If it looks like a washing machine, then it certainly sounds like one. The lack of aesthetic buggering about extends to the engine sound - at least at low revs. It's all mashing, clattering valves and mechanical din invading the cabin. Sure, the Porsche guys could engineer a lot of that roughness out, they could acoustically tune it, but why? It's not a clarinet, it's a supercar engine.
The noise it makes is a direct result of the purpose the engineers have set for it. If you love it - and many of us do - then great, the Porsche guys appreciate your understanding. If you hate it, they couldn't give a flying fig. Buy a CD of pretty V8 engine sounds and play it, if that's what you want.

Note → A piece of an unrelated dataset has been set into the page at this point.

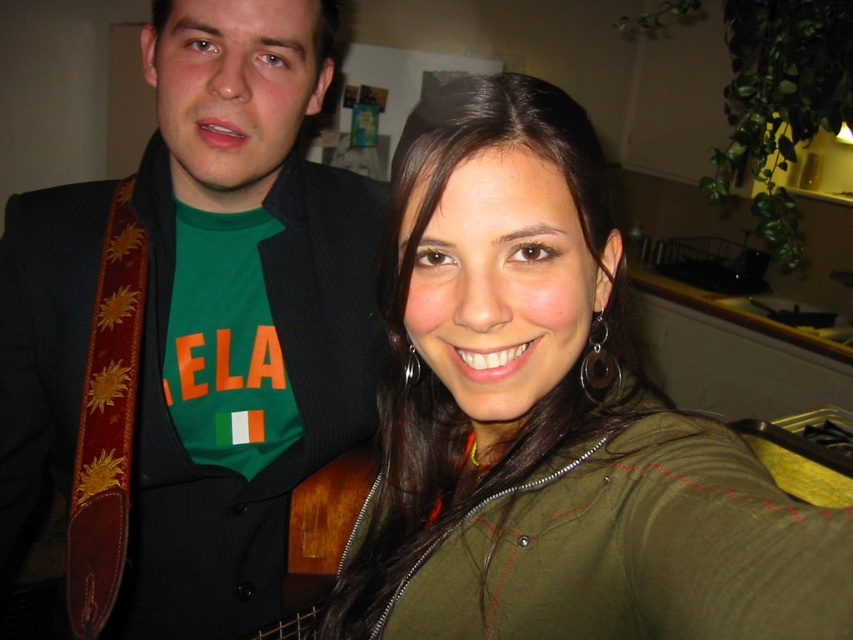
You are standing in the room and want to reach both points. Which point, point (x=383, y=193) or point (x=519, y=83), will you reach first?

Point (x=383, y=193) is closer to you, so you will reach it first.

You are an interior designer working on a project and need to place a 0.6m by 0.6m decorative item on the floor. The green fabric jacket at center is located at point 0.664, 0.651. If the room is a square with sides of 1 meter, can you place the item at point 0.5, 0.5 without overlapping the jacket?

The green fabric jacket at center is located at point [554,424]. The distance between point [426,320] and the jacket is sqrt of 0.164 squared plus 0.151 squared which is approximately 0.222 meters. Since the decorative item is 0.6m by 0.6m, the closest edge would be 0.5m plus half of 0.6m which is 0.8m, but this calculation might be incorrect. The jacket is at 0.664, so subtract half of 0.6 gives 0.664 minus 0.3 equals 0.364. Wait, perhaps better to see if the jacket is within 0.3 meters from the center.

Play it in your BMW.
It's when you let it off the leash that its real character shouts at you - a howl that makes me grin like, well, like a bloke at the wheel of someone else's £94k Porsche supercar every time I hear it.
'It doesn't need added character, because it has character oozing from every micron'
This sound couldn't be anything other than a Porsche flat-six, but it's louder and more aggressive in this GT3 than the standard Carrera. It is simply a more extreme expression of the same beast in standard form.
I can't tell you how much I love a Porsche for its lack of pretence, its lack of engineered-on glitz and garnish. It doesn't need added character, because it has character oozing from every micron. And let's not forget, they may only be numbers on a page, but those figures also mean it's stunningly fast in real life - that 10-second 0-100mph time is only 10ths away from a Turbo.
Here's a thing - why don't you see more Lamborghinis and Ferraris and Astons at the Nurburgring Nordschleife, the world's greatest, most demanding race track?
Because they're not built to take it, and their owners aren't the sort of drivers who'd enjoy thrashing their expensive cars round there.They would rather admire their engine through its Perspex lid or listen to their CD of V8s singing opera. But go to the 'Ring on a public day and the place is chock-full of 911 GT3s. That's purity of purpose for you.